Ocean Beach is an industrial area in the Southland Region of New Zealand. For around 100 years it was the site of a freezing works. This closed in 1991, and the site has been redeveloped as an aquaculture facility.

==Setting==
Ocean Beach is located 2 km from the centre of the town of Bluff on State Highway 1 on an isthmus of land between Bluff Harbour and Foveaux Strait. The Bluff Branch railway line runs parallel to State Highway 1 through the isthmus, and terminates at the port of Bluff —the southern–most point of the Kiwirail network.

==Freezing works==
A freezing works was established on the site in 1892 and by 1901 it had a capability of processing 3000 sheep each day. The freezing works closed in 1991.

==Aquaculture facility==
An aquaculture facility was developed from 2018 using a collection of buildings that were originally part of the freezing works.
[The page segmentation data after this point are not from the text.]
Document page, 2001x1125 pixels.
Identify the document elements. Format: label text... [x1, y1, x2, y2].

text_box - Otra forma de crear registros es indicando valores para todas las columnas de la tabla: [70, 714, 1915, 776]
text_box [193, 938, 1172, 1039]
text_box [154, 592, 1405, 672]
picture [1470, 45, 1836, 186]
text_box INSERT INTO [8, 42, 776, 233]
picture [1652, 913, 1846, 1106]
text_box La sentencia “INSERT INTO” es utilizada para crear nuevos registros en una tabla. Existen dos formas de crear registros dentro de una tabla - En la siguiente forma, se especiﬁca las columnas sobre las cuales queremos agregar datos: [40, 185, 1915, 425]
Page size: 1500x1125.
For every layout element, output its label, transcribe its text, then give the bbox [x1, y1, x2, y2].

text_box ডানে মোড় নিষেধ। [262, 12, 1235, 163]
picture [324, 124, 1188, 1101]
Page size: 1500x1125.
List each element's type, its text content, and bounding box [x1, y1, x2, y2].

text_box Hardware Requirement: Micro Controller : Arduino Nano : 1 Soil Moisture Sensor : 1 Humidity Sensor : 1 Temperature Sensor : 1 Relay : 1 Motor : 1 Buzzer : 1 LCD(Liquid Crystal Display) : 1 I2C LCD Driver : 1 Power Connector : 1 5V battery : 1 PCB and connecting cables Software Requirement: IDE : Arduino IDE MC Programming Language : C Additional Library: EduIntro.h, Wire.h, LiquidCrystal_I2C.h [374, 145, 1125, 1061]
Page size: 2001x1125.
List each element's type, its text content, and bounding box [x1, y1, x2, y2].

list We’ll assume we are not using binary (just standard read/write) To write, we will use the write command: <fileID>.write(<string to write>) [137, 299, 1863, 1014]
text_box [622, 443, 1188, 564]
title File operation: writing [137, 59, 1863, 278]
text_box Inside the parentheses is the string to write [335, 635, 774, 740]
It has large tanks, and uses water from Foveaux Strait to raise popular New Zealand species including hāpuku, kingfish, whitebait and pāua.

==Flying boat service==
Ocean Beach was used as flying boat alighting area. Controlled by the Bluff Harbour Board, it was used by the RNZAF for flying boat operations (until 1966) when patrolling New Zealand's southern sub-Antarctic islands. Short Sunderland and Consolidated Catalina aircraft types were regular visitors.

In the late 1950s, Ansett Australia operated four chartered international flights using Short Sandringham flying boats. A local launch, small jetty and customs terminal was provided and passengers hurried onto buses for the short ride to Invercargill. This was an early attempt to open the southern region to mass tourism.

Eventually the flying boat era was replaced by more efficient land based airliners and the alighting area delisted as an airport.